Werner has been a photographer in Chicago since the mid-1970s. Born in Riverside, California, he moved to the South Side when he was three years old. His interest in photography started when he was in his teens, and was spurred by reading The Sweet Flypaper of Life by Langston Hughes. Werner was captivated by the photos taken by Roy DeCarvara: “The images represented the African American people with a level of sensitivity that he had never seen at that time,” said his son.
Werner’s burgeoning passion was put on hold, however, when he went off to serve in the Vietnam War. But Toussaint pointed out that “in Vietnam he realized he could die at any moment, and he didn’t want to spend his life doing what he didn’t want to do." So, upon returning to Chicago, Eric Werner began to work as a public relations photographer.
At the time, there were very few black photographers making a steady living photographing life in Chicago. Back then, Werner was considered “probably the premiere black photographer in the city,” his son recalls. A large portion of his work documented community movements and organizations, such as Operation PUSH (now know as the Rainbow Push Coalition). He also covered Reverend Jesse Jackson Sr.’s campaign for president, and captured images of music greats such jazz musician Dizzy Gillespie and soul legend James Brown. Toussaint noted that his father’s shot of Brown was far more revealing than the typical one seen of Brown’s cape being draped on his back at the end of a show. “It is definitely a documentation of beauty,” he said.
Werner’s work has remained relatively consistent throughout his life; the wealth of his career has been spent doing public relations photography. “He loved being a documentarian, but he had children to feed,” Toussaint said. “He approached most of those PR events as an artist.”
Several years ago, Werner was honored by the HistoryMakers Organization for his body of work.
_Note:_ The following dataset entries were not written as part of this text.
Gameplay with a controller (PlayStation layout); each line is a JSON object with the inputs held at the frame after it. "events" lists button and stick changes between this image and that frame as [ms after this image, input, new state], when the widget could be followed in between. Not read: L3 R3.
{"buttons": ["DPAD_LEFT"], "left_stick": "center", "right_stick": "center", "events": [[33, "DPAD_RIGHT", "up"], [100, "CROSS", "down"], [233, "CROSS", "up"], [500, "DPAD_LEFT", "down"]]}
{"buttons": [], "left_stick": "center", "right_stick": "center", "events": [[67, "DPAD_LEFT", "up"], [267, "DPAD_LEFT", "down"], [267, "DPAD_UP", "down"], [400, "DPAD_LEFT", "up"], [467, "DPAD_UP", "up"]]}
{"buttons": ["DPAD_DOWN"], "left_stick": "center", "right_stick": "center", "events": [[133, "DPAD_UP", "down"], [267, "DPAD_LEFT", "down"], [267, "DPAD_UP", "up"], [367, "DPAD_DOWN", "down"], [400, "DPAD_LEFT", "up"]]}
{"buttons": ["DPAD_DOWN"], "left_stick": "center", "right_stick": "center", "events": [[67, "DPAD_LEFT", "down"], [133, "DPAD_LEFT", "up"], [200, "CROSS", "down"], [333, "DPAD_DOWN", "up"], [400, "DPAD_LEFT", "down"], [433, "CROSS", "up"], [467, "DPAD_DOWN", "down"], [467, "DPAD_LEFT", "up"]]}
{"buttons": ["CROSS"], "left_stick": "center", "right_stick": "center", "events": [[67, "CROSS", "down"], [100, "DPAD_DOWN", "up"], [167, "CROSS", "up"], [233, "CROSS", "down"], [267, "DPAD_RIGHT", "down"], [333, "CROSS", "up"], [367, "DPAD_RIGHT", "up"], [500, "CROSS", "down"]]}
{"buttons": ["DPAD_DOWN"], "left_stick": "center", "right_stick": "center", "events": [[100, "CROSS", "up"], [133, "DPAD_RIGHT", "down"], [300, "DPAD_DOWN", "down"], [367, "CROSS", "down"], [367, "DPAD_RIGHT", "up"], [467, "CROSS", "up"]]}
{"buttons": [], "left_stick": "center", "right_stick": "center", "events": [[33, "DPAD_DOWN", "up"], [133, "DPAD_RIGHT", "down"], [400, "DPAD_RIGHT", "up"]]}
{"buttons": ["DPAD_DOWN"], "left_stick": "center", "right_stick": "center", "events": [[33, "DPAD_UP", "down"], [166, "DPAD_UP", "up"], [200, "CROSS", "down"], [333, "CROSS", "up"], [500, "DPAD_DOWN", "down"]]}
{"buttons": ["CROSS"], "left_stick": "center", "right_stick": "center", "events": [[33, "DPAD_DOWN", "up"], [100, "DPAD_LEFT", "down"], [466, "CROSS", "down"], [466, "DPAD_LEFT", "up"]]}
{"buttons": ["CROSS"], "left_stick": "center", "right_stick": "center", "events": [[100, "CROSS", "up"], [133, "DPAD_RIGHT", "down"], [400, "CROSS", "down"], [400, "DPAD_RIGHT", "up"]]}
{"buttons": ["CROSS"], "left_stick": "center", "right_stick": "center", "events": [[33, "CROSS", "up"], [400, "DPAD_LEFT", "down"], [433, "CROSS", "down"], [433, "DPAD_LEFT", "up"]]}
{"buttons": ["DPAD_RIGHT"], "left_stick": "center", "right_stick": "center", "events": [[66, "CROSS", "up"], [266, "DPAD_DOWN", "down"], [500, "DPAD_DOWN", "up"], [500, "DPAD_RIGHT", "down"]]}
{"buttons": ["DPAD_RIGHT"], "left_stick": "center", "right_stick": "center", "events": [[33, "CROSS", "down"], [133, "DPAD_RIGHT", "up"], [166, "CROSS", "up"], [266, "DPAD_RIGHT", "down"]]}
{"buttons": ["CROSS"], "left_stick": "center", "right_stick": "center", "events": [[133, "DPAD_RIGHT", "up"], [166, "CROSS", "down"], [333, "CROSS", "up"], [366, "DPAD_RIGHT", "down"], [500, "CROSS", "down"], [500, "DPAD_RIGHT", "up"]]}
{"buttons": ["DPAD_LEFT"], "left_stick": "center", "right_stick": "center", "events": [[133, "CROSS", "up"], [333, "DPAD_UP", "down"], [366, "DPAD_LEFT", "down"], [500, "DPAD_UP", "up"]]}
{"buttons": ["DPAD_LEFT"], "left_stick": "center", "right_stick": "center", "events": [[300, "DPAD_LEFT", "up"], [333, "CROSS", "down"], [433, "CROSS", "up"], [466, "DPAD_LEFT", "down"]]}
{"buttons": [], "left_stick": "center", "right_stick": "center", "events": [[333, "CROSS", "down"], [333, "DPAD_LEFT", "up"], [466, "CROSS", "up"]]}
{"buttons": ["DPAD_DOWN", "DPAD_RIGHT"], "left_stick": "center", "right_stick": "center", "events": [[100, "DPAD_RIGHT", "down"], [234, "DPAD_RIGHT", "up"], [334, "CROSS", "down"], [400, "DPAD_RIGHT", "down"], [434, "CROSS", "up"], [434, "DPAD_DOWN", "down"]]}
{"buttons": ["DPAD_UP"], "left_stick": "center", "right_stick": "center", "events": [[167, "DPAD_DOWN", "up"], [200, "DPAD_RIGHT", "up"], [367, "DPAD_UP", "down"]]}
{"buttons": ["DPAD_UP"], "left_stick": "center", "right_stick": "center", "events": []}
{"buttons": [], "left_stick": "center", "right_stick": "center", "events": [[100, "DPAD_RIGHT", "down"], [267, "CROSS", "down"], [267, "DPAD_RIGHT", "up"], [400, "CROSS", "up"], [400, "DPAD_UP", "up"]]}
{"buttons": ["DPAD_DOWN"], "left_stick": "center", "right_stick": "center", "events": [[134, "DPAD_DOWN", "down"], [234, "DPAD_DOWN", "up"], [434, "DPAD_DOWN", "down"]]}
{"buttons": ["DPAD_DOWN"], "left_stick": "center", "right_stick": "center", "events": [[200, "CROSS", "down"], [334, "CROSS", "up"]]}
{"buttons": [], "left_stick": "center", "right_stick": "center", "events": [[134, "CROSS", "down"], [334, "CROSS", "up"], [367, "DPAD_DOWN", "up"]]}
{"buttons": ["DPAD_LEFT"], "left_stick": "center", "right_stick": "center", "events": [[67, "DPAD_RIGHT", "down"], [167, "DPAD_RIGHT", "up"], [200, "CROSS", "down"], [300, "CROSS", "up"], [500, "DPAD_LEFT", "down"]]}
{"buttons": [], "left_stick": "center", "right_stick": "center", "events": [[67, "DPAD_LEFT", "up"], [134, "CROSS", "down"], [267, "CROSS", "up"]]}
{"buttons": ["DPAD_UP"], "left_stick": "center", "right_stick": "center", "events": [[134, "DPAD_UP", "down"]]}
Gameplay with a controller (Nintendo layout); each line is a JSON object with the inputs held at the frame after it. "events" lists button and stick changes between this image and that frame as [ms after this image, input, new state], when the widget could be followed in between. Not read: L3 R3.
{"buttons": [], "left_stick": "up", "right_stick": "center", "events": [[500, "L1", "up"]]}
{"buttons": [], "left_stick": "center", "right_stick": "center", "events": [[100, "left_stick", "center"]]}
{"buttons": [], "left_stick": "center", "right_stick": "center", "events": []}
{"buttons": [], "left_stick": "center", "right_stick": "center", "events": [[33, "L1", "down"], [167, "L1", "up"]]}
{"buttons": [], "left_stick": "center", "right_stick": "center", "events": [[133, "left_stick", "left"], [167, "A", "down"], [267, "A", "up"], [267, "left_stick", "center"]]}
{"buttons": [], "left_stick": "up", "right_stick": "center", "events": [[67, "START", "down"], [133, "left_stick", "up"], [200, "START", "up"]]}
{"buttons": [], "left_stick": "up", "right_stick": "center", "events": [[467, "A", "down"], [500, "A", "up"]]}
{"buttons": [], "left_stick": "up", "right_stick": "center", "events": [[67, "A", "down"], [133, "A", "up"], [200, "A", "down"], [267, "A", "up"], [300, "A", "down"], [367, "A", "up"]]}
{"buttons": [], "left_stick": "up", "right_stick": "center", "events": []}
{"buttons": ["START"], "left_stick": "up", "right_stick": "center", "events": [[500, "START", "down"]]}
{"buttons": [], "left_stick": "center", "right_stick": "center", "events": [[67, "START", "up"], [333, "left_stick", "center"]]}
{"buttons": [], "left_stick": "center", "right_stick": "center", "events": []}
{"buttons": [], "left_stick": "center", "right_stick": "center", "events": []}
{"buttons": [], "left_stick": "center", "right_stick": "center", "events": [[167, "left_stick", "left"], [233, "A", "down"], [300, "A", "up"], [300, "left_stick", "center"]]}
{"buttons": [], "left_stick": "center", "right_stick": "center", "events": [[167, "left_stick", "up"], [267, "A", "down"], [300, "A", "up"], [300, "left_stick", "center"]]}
His son spoke of how, when he walked up to get his award, he took his camera and began “to shoot the event as if he was working it, rather than basking in the award.” Werner has remained humble, and though he is living in hospice care at his son’s home, his work in the African-American community still resonates. According to Toussaint, some 700 visitors have come to see him during the month and a half since he has been in hospice. “Everyone from street thugs, to the heads of corporations,” he notes.
“He has been engrained in the movement of the people since I’ve been on this earth," Toussaint remarked. His vast and varied body of work give us a story of Black Chicago that might otherwise have been untold.
Chronicles of Black Chicago: A Lifetime Tribute to the Life and Works of Eric Werner will be at the DuSable Museum this Sunday, April 17, from 3 to 5 pm.